Our relationships with others will grow when we learn to love as Jesus loves and this means choosing to fellowship, choosing to forgive and choosing to accept all people and while these are all places Jesus shows that we can start learning how to love, they are not places to end. To love as Jesus loves means that we have to go deeper and grow to that place where we care so much for others that we willing give all that we have and all that we are. To love as Jesus loves means growing to the place where we willing and joyfully lay down our lives for others. 1 John 3:16

While we must love one another enough to be willing to die for them, I would say this is not the beginning of love, it’s the goal of love and it’s a goal we will reach only if we are willing to commit ourselves to fellowship, forgiveness and acceptance first.
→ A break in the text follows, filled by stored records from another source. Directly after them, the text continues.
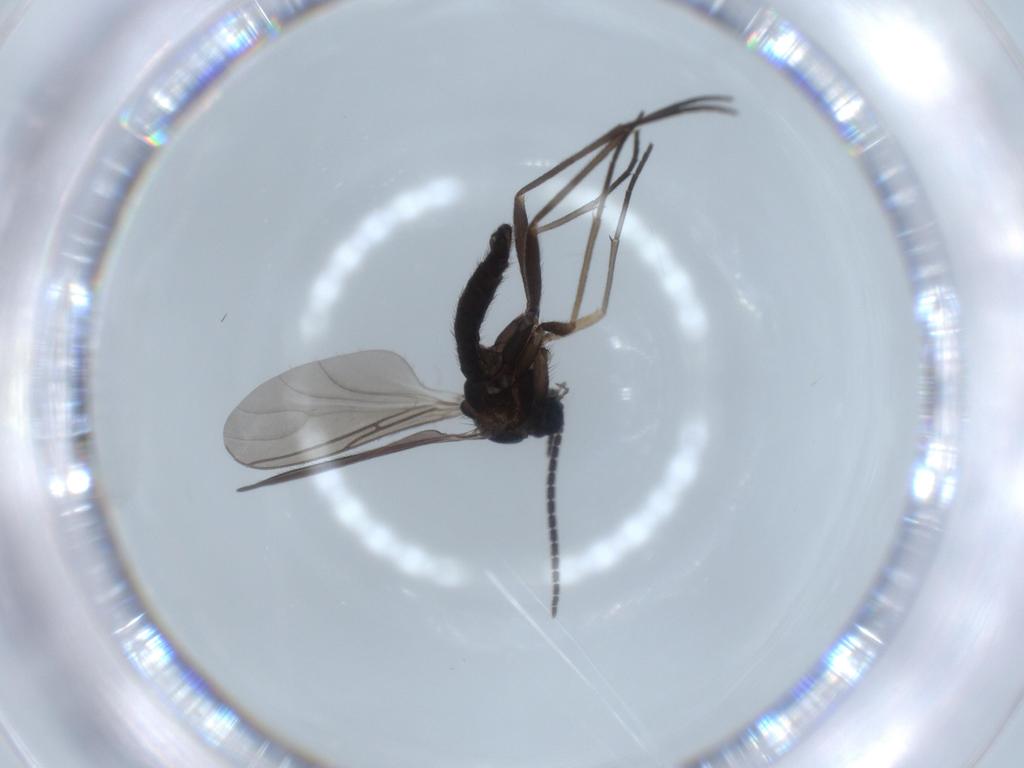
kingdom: Animalia
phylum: Arthropoda
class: Insecta
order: Diptera
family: Sciaridae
But just choosing fellowship, forgiveness and acceptance will not bring us to a place where we can love as completely and fully as Jesus loves, that will only come when we are willing to trust in the power of God to help us. As we think about loving as Jesus loves and as we strive to live out this principle in all of our relationships, we have to be clear that we will never be able to live this way and love this way on our own, we can only do it with the strength that God gives us.

Do you remember the story of Peter walking on the water? Jesus tells Peter to get out of the boat and come to him on the water. Now on his own, Peter can’t walk on water, no one can, but in faith and trust Peter gets out of the boat and begins to walk toward Jesus on the water. Peter’s walking on water – he’s doing the impossible, but it says that when Peter noticed the wind and the waves, he started to sink. In other words when Peter took his eyes off Jesus, when he started to trust in himself and in his own strength, he failed. The only way we can love as Jesus loves, the only way we can love in selfless and sacrificial ways is to trust in the power and love of God to be working in us.

Loving others as Jesus loves us is not a matter of trying harder – it’s a matter of trusting Jesus. Loving as Jesus loves only happens when we allow God’s love to strengthen and equip us. It’s being willing to say, God on my own I don’t have the strength or the ability to love as Jesus did, but I’m not trusting in myself, I’m trusting in You to help me I’m trusting in Your power to help me love others.. If we will look to Jesus for the strength to love, the power to love will be there and our relationships will experience healing, vitality, direction and life. So let us look to Jesus and find in him the strength and power to love.